START Input data
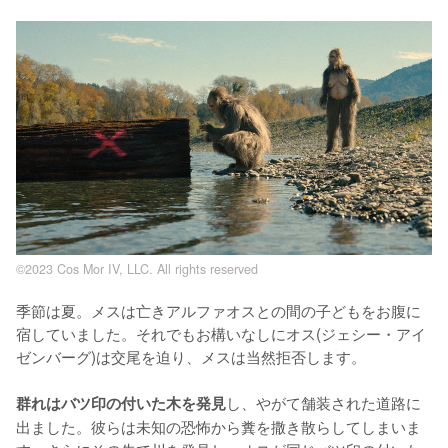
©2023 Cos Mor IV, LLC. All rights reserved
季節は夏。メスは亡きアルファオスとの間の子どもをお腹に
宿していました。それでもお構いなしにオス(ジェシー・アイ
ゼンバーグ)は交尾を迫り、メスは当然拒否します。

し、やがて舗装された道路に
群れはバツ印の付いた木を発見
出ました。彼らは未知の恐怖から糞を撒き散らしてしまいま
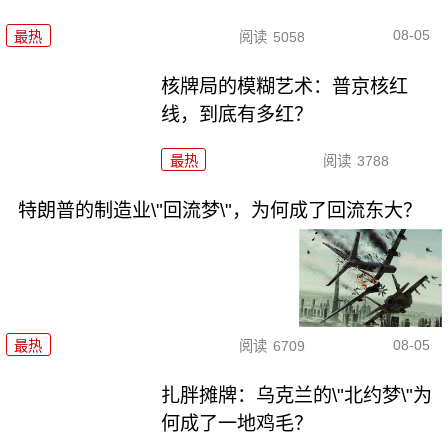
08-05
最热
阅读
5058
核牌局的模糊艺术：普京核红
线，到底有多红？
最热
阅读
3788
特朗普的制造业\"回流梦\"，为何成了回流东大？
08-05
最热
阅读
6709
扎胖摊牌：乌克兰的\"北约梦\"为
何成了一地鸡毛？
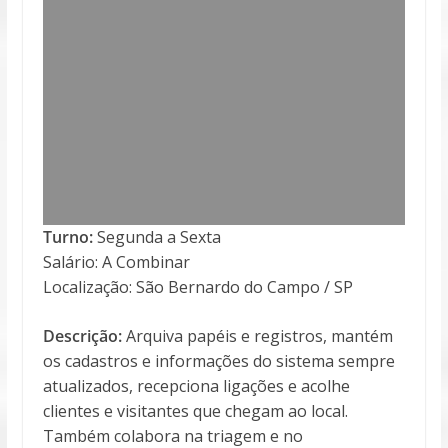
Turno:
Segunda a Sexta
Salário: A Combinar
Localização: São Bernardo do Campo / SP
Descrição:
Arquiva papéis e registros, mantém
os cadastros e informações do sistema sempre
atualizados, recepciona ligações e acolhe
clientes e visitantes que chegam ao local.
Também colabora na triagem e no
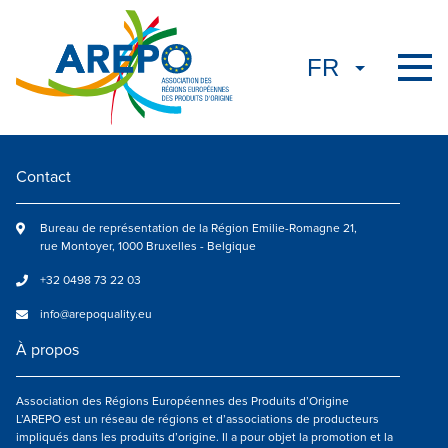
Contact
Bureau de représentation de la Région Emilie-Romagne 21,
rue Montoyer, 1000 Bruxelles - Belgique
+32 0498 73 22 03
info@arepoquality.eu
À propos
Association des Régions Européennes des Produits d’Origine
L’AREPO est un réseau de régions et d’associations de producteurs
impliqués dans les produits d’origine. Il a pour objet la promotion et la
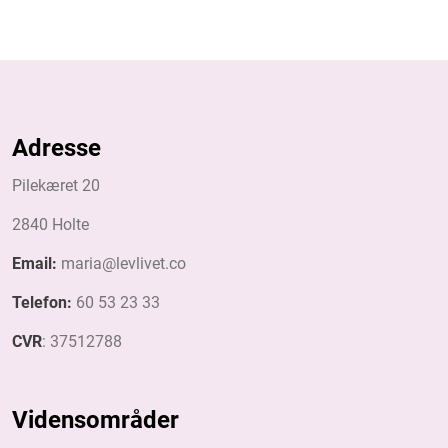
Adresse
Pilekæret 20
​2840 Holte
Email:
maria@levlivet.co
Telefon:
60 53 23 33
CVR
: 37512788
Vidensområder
END Input data
START Input data
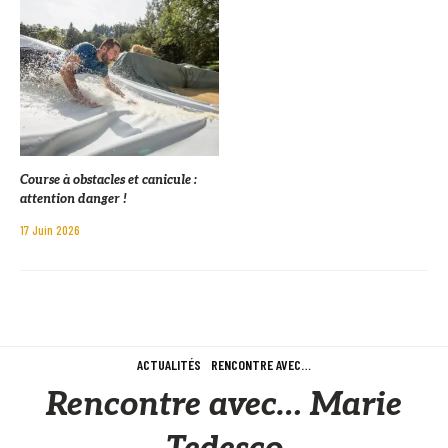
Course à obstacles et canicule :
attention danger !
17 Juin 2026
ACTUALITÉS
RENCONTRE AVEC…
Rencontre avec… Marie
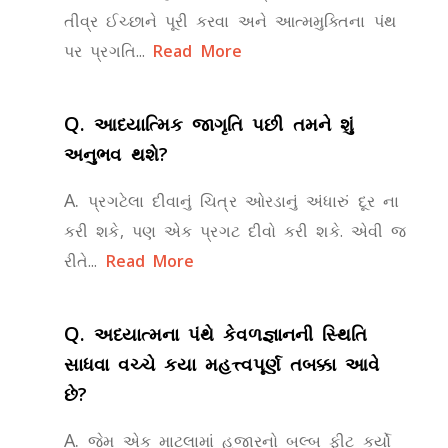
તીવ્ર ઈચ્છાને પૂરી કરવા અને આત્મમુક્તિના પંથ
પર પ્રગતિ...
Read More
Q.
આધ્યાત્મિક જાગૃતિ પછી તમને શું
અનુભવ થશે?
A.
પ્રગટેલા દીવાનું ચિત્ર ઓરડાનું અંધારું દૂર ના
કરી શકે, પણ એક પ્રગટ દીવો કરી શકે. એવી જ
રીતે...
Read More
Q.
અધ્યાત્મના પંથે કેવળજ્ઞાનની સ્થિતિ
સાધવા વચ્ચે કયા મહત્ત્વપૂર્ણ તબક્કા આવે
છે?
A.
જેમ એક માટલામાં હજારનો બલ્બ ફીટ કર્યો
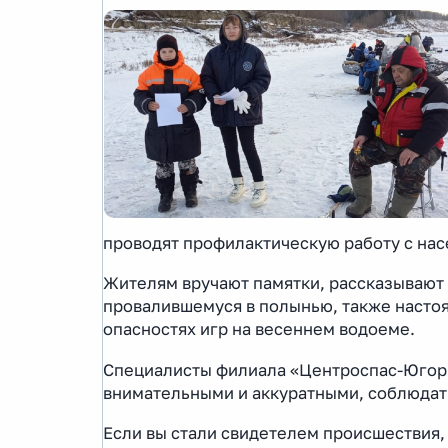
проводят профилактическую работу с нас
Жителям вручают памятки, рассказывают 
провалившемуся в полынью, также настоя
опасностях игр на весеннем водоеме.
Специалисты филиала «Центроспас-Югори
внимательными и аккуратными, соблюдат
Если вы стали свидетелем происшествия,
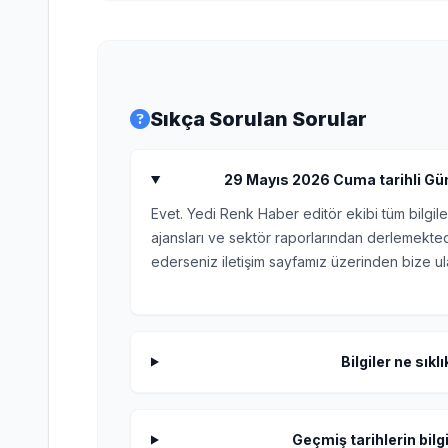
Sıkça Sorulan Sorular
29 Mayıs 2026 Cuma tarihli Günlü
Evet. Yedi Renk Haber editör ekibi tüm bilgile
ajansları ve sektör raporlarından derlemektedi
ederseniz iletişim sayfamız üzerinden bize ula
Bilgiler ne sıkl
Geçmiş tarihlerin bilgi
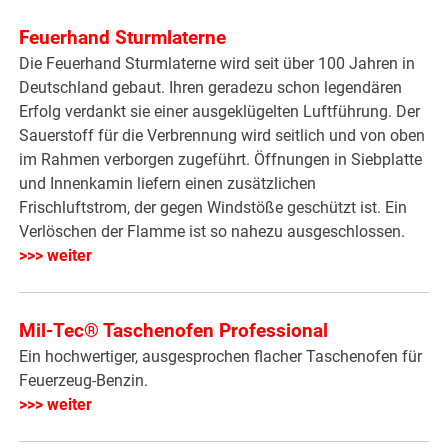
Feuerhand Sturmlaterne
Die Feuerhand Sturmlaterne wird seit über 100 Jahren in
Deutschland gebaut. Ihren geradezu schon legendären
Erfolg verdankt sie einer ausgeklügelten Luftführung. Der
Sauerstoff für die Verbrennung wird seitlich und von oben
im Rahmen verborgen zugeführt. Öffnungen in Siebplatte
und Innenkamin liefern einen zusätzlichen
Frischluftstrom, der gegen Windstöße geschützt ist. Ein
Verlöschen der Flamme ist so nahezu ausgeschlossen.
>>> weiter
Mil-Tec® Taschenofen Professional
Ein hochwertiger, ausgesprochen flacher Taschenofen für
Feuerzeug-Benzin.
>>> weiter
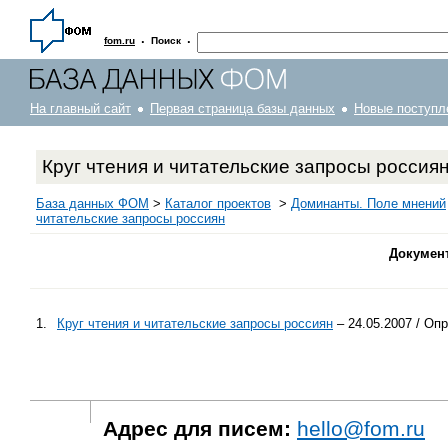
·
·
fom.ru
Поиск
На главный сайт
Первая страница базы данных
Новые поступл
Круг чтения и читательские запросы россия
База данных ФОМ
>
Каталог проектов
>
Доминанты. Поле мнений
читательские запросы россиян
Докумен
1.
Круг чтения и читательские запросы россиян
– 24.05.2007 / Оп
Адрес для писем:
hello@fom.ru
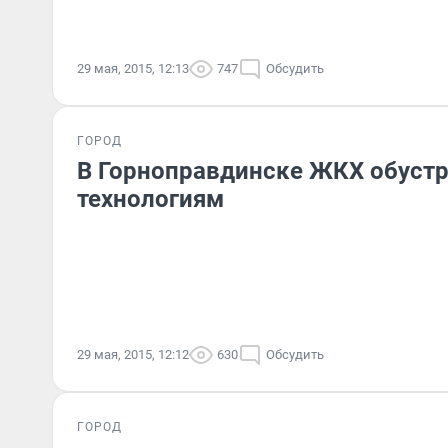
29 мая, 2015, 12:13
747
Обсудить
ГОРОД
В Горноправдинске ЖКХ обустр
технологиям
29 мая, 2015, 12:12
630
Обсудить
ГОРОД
END Input data
START Input data
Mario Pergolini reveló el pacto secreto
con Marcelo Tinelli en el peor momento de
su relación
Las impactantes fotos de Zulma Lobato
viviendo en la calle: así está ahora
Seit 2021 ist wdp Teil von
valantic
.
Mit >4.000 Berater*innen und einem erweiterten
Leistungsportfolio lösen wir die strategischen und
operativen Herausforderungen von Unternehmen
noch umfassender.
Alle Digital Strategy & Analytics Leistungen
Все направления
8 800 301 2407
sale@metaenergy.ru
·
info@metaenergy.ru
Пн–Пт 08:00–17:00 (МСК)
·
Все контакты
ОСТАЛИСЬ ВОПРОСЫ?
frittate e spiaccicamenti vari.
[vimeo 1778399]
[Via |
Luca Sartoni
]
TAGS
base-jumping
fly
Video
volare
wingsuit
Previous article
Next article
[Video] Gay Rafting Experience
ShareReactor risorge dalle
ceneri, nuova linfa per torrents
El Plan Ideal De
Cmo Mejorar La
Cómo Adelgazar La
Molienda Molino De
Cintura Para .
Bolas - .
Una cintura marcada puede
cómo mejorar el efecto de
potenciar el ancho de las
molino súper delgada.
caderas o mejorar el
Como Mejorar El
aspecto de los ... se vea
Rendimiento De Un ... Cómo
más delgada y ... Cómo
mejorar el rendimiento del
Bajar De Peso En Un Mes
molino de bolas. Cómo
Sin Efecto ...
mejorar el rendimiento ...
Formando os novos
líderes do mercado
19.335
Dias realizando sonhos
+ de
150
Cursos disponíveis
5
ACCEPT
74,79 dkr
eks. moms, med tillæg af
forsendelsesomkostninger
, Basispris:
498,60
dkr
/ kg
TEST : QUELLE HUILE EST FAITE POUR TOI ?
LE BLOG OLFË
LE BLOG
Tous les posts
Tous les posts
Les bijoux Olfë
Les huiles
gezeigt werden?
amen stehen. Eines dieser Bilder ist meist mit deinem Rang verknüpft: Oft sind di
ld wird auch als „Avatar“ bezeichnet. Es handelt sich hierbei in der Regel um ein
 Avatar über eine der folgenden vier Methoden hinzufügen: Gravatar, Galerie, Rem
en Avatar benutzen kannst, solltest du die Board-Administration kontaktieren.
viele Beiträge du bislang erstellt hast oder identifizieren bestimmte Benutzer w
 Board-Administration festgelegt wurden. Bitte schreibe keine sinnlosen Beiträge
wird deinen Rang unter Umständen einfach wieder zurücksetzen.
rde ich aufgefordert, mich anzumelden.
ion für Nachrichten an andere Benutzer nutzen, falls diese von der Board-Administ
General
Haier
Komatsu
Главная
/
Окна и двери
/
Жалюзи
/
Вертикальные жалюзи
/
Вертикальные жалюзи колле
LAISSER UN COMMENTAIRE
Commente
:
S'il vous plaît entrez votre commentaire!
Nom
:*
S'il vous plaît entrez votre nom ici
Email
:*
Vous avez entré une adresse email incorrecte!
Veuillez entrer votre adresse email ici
END Input data
Instructions for the task
Beginning at the line with "El Plan Ideal De" and ending at the line with "gezeigt werden?", reproduce each line of the data above exactly, and add no other lines.

Your response
El Plan Ideal De
Cmo Mejorar La
Cómo Adelgazar La
Molienda Molino De
Cintura Para .
Bolas - .
Una cintura marcada puede
cómo mejorar el efecto de
potenciar el ancho de las
molino súper delgada.
caderas o mejorar el
Como Mejorar El
aspecto de los ... se vea
Rendimiento De Un ... Cómo
más delgada y ... Cómo
mejorar el rendimiento del
Bajar De Peso En Un Mes
molino de bolas. Cómo
Sin Efecto ...
mejorar el rendimiento ...
Formando os novos
líderes do mercado
19.335
Dias realizando sonhos
+ de
150
Cursos disponíveis
5
ACCEPT
74,79 dkr
eks. moms, med tillæg af
forsendelsesomkostninger
, Basispris:
498,60
dkr
/ kg
TEST : QUELLE HUILE EST FAITE POUR TOI ?
LE BLOG OLFË
LE BLOG
Tous les posts
Tous les posts
Les bijoux Olfë
Les huiles
gezeigt werden?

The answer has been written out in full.